4. They are primarily searching for work-at-home options
Certainly! That would be a perfect way to work at home. Women would be able to take care of household tasks as well as work equally. They’ll be able to spend more time with their children. With your laptop, you can even go on family trips. This choice would have been stress-free. But is that true? No.
Working mothers are more relaxed open to the possibility of working from home. But, they’re not intentionally sticking to this notion. They’ll go out and work if needed and the job is good.
5. Working mothers appear to be more depressed
People come up with certain reasons and claim that they are true. Maybe she wouldn’t cry if a woman had swollen eyes. Perhaps she did everything she wanted to do, right from cooking the meal to tucking the kids to bed. She stayed up all night maybe later to prepare for her presentation.
What’s more, even though what you think is true, why gossip? She is clearly in a position where none of us want to stay. Find out to see if she needs help. The least everyone can do is be a good friend to her.
6. They are more likely to get divorced
People assume this on their own. If a woman works, she won’t be able to meet the needs of her family. This could lead to her divorce, where she’s not even going to live with her children. Is it really?
Maybe she’s got it all sorted out with her husband and kids. Maybe they intend to keep the bond active and intend to do so. Perhaps they are truly a happy family with shared understanding.
What assures you about the cause of her marriage, even though it ended up in a divorce? There’s a chance she’s been through a lot. Bad marriages are happening in every corner of the world. There’s no need to point it out as the reason just because of a woman’s working.
7. Moms who work trying to prove something
The assumption is that we are so interested in what the world thinks we are exposed to the horrible experience of trying to show others how big we are. It’s like it never happened to these people that working mothers really enjoy a career, or that we don’t have time to worry about what people think. The majority of working mothers are motivated by forces that are much more profound than the views of others like being a fantastic mother, thriving in our profession, and questioning each day of our own greatness.

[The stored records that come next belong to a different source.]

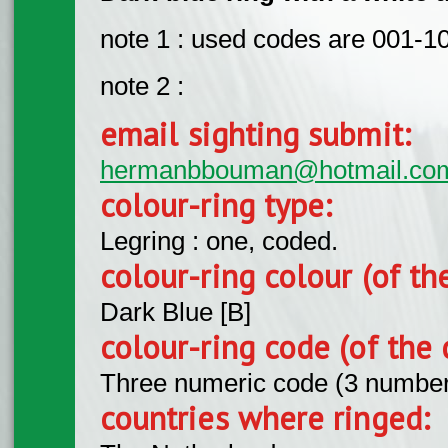
note 1 : used codes are 001-1
note 2 :
email sighting submit:
hermanbbouman@hotmail.co
colour-ring type:
Legring : one, coded.
colour-ring colour (of th
Dark Blue [B]
colour-ring code (of the 
Three numeric code (3 number
countries where ringed:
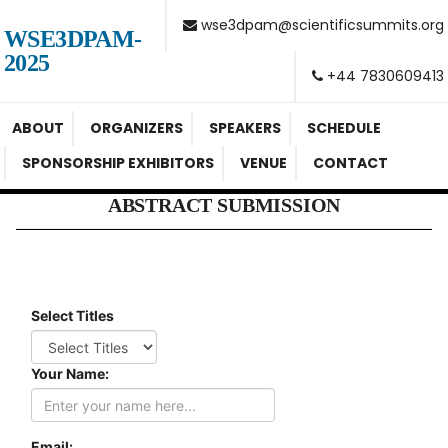
wse3dpam@scientificsummits.org
WSE3DPAM-
2025
+44 7830609413
ABOUT
ORGANIZERS
SPEAKERS
SCHEDULE
SPONSORSHIP EXHIBITORS
VENUE
CONTACT
ABSTRACT SUBMISSION
Select Titles
Your Name:
Email:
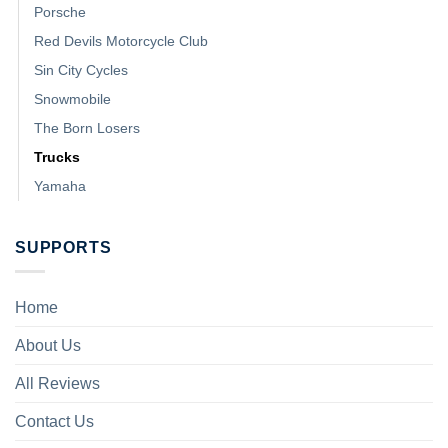
Porsche
Red Devils Motorcycle Club
Sin City Cycles
Snowmobile
The Born Losers
Trucks
Yamaha
SUPPORTS
Home
About Us
All Reviews
Contact Us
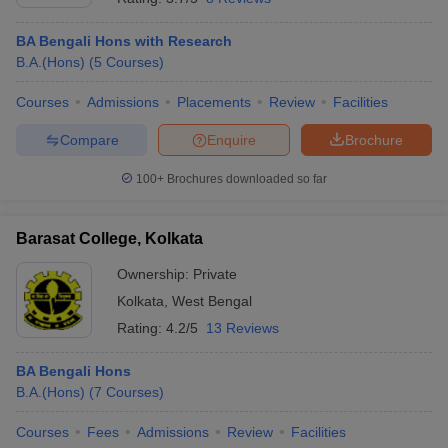
BA Bengali Hons with Research
B.A.(Hons)
(
5
Courses
)
Courses
Admissions
Placements
Review
Facilities
Compare
Enquire
Brochure
100+
Brochures downloaded so far
Barasat College, Kolkata
Ownership:
Private
Kolkata
,
West Bengal
Rating:
4.2/5
13 Reviews
BA Bengali Hons
B.A.(Hons)
(
7
Courses
)
Courses
Fees
Admissions
Review
Facilities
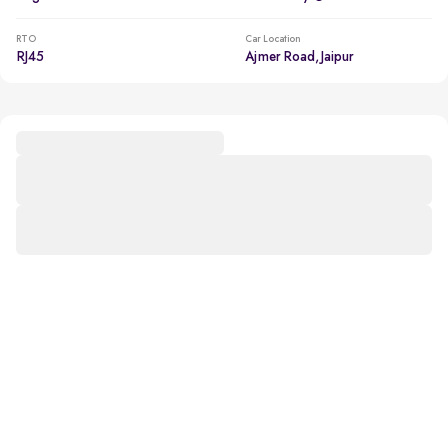
RTO
Car Location
RJ45
Ajmer Road, Jaipur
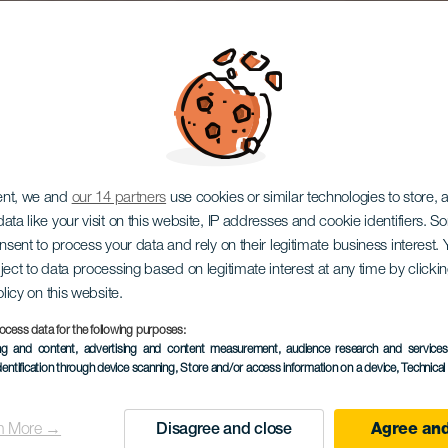
ent, we and
our 14 partners
use cookies or similar technologies to store,
ata like your visit on this website, IP addresses and cookie identifiers. 
onsent to process your data and rely on their legitimate business interest
ject to data processing based on legitimate interest at any time by click
olicy on this website.
ocess data for the following purposes:
ing and content, advertising and content measurement, audience research and service
dentification through device scanning
, Store and/or access information on a device
, Technica
n More →
Disagree and close
Agree and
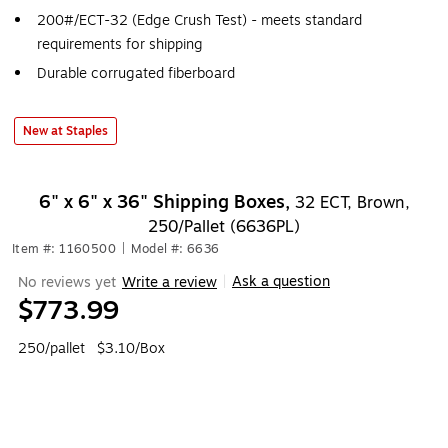
200#/ECT-32 (Edge Crush Test) - meets standard
requirements for shipping
Durable corrugated fiberboard
New at Staples
6" x 6" x 36" Shipping Boxes,
32 ECT, Brown,
250/Pallet (6636PL)
Item #: 1160500
|
Model #: 6636
Ask a question
No reviews yet
Write a review
|
$773.99
250/pallet
$3.10/Box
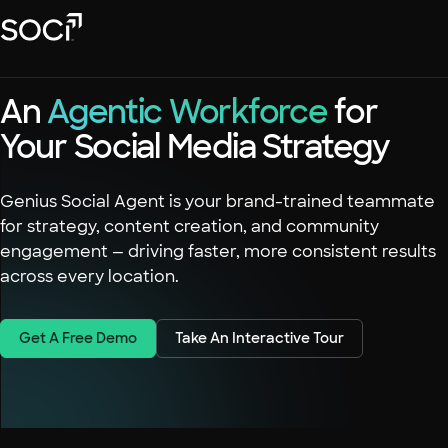
Skip
SOCi
to
Main
Content
Platform
An
Agentic Workforce
for
Solutions
Your Social Media Strategy
Success Stories
Local Visibility Index 2026
Genius Social Agent is your brand-trained teammate
for strategy, content creation, and community
Resources
engagement — driving faster, more consistent results
across every location.
Get A Free Demo
Take An Interactive Tour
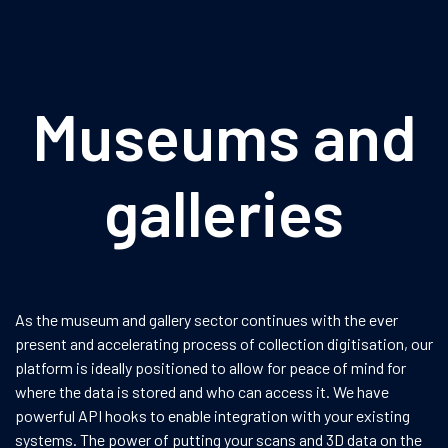
Museums and
galleries
As the museum and gallery sector continues with the ever
present and accelerating process of collection digitisation, our
platform is ideally positioned to allow for peace of mind for
where the data is stored and who can access it. We have
powerful API hooks to enable integration with your existing
systems. The power of putting your scans and 3D data on the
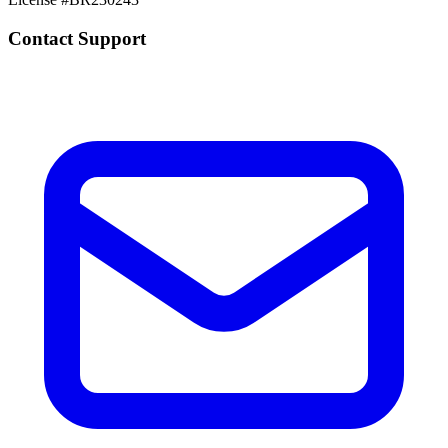
Contact Support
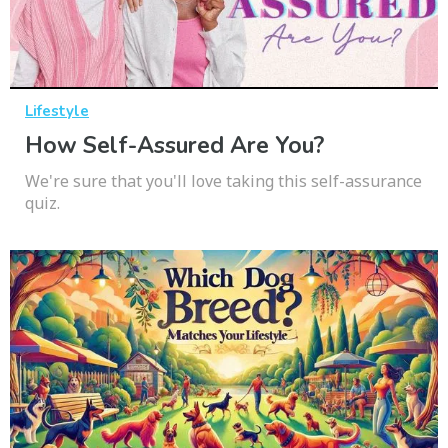
Lifestyle
How Self-Assured Are You?
We're sure that you'll love taking this self-assurance
quiz.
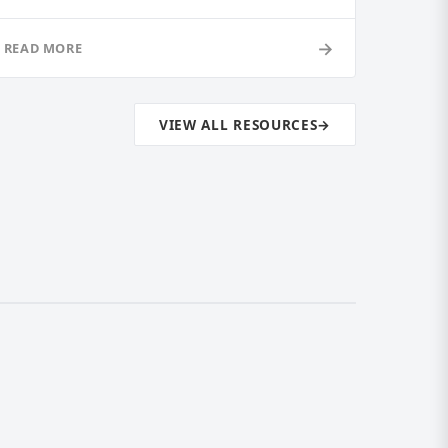
→
READ MORE
VIEW ALL RESOURCES
→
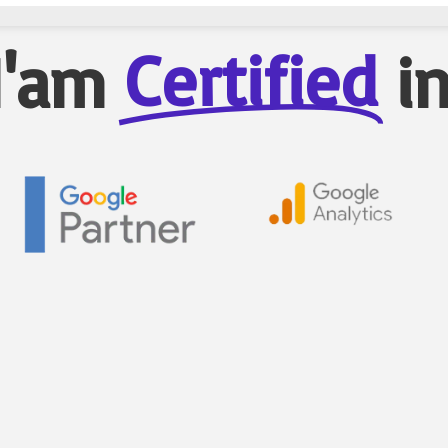
Certified
I'am
i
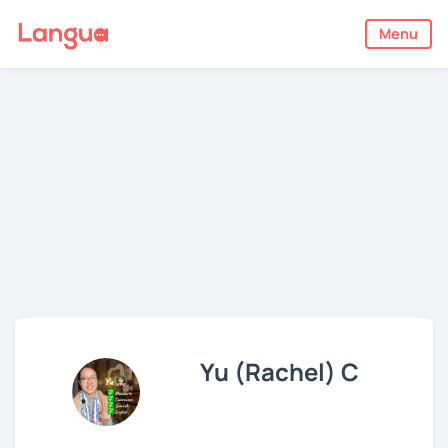
Menu
Yu (Rachel) C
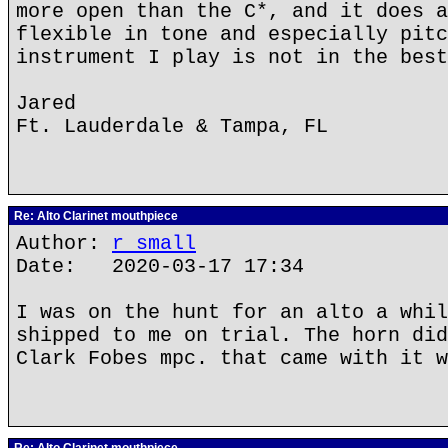
more open than the C*, and it does a
flexible in tone and especially pitc
instrument I play is not in the best
Jared
Ft. Lauderdale & Tampa, FL
Re: Alto Clarinet mouthpiece
Author:
r small
Date: 2020-03-17 17:34
I was on the hunt for an alto a whil
shipped to me on trial. The horn did
Clark Fobes mpc. that came with it w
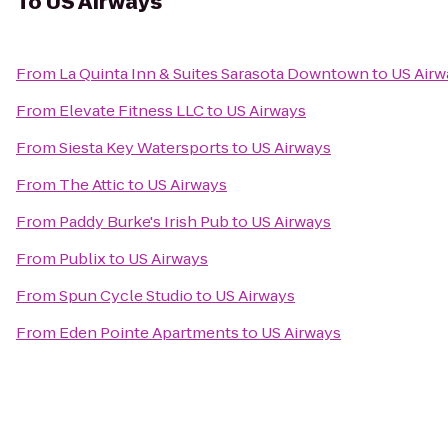
To
US Airways
From
La Quinta Inn & Suites Sarasota Downtown
to
US Airw
From
Elevate Fitness LLC
to
US Airways
From
Siesta Key Watersports
to
US Airways
From
The Attic
to
US Airways
From
Paddy Burke's Irish Pub
to
US Airways
From
Publix
to
US Airways
From
Spun Cycle Studio
to
US Airways
From
Eden Pointe Apartments
to
US Airways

8. Working moms have more chance of having extramarital affairs
Working moms spend more time out of the home, are likely to have more regular interactions with other people, and thus would be more likely to develop an attraction. But this is a superficial view of women’s attractiveness and drive. Studies have shown that women who are not content with themselves, who have a history of trickery or a partner whose tricks are more likely to be unfaithful whether they are employed or not.
9. Working mothers are intelligent than non-working mothers
This is the kind of myth that bothers working mothers and non-working mothers. The reality is that working moms are statistically more likely to get a higher educational degree. That makes sense because, in the first place, college-bound women are more likely to want a career. However, those of us with a bachelor’s, a master’s degree, or even a doctorate are aware that the level of education of an individual has nothing to do with their overall understanding.
So, these are the most common myths about working mothers are here.
All has changed as we look back on time. The way of thinking has also shifted. Let us then shift our opinion once again and avoid these assumptions immediately. If a woman is a mother and chooses to work, then she is stronger than anyone would think. Despite what people think, she has the bravery to do it all.